In number Theory Show that 60 divides the product of the len

In number Theory:

Show that 60 divides the product of the lenghts of the sides of a pythagorean triangle

Solution

Let, a,b,c be the pythagorean triple.

a^2+b^2=c^2

Case 1. Divisiblity by 3

Let none of a or b be divisible by 3.

But squares mod 3 always give residue 1

So, a^1+b^2=1+1=2 mod 3

This is not possible as:

c^2=1 mod 3

Hence one of a or b must be divisible by 3

Case 2: Divisibility by 4

We prove that none of a,b,c are divisible by 4

Assume none of a,b,c are divisible by 4.

All cannot be odd. Else, a^2,b^2 are odd and a^2+b^2 is even so c is even.

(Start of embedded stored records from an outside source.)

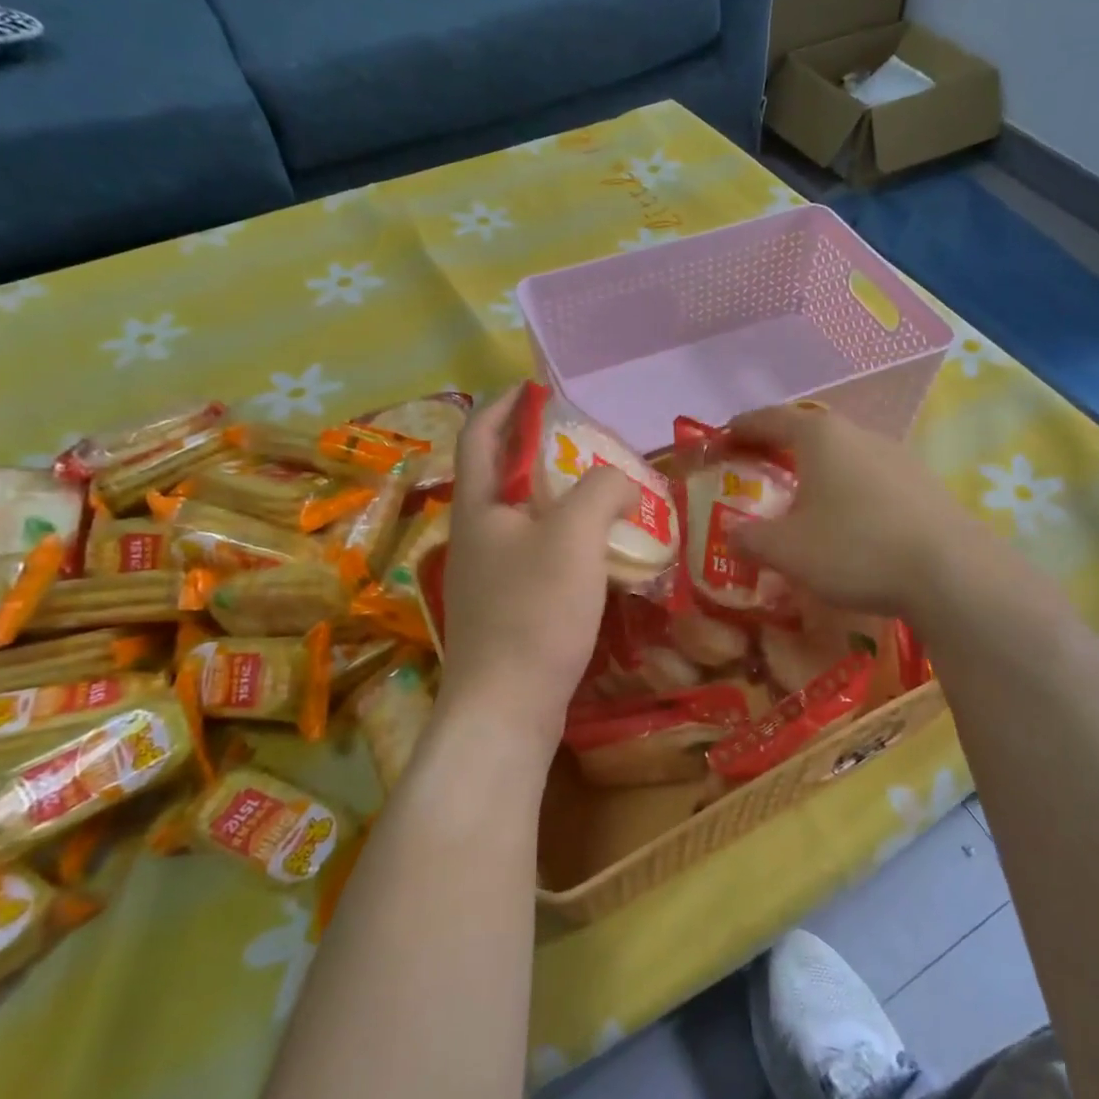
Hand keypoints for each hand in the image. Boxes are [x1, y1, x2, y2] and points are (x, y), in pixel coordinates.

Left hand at [438, 388, 635, 755]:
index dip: (506, 404)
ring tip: (606, 495)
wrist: (506, 710)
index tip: (538, 388)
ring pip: (526, 518)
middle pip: (504, 475)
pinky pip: (538, 556)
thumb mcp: (576, 536)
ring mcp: (488, 575)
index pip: (480, 434)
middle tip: (591, 445)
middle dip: (543, 452)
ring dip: (561, 499)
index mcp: (479, 506)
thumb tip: (622, 481)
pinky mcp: (507, 608)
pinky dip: (567, 540)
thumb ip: (602, 490)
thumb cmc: (534, 613)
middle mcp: (476, 535)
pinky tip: (601, 553)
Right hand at [726, 404, 1002, 620]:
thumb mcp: (787, 550)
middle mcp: (859, 434)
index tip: (721, 439)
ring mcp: (897, 456)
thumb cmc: (855, 549)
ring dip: (816, 470)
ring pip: (843, 454)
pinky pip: (871, 477)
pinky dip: (847, 488)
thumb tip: (731, 533)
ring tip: (801, 497)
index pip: (769, 419)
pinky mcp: (923, 483)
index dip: (741, 428)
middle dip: (778, 447)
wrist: (952, 572)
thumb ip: (749, 538)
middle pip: (808, 431)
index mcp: (820, 437)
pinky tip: (849, 521)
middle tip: (756, 469)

So at least one of them must be even ie of the form: 4n+2 or 4n+4

Let ,a ,b be odd and c even

So, a^2=4k+1,b^2=4m+1

a^2+b^2=4(k+m)+2=2 mod 4

which is not possible as:c=2 mod 4 so c^2=4 mod 4

So, one of a or b must be even

Let, a be even and b and c be odd

a^2=c^2-b^2

c=2k+1,b=2m+1

a^2=(c-b)(c+b)=(2k-2m)(2k+2m+2)=4(k-m)(k+m+1)

So, a=2p for some integer p

p^2=(k-m)(k+m+1)

If k , m are both even or both odd. Then k-m is even =2r

p^2=2r(k+m+1)

Hence, 2|p^2 ie 2|p

Hence, a is a multiple of 4

If k and m are of opposite parity them:k+m+1 is even and again we conclude: a is a multiple of 4

Case 3: Divisibility by 5

We show one of a,b,c is a multple of 5

Assume none of them is a multiple of 5.

Residues modulo 5 are:0,1,-1

So possible cases are:

a^2=1,b^2=-1 mod 5

a^2=-b^2=1 mod 5. Hence, a^2+b^2=0=c^2 mod 5 which is not possible.

a^2=1,b^2=1 mod 5

a^2+b^2=2=c^2 mod 5 which is not possible.

These are only possible cases where a ,band c are not divisible by 5

So one of a,b,c must be divisible by 5

Hence, the product : abc is divisible by:3*4*5=60

Hence proved.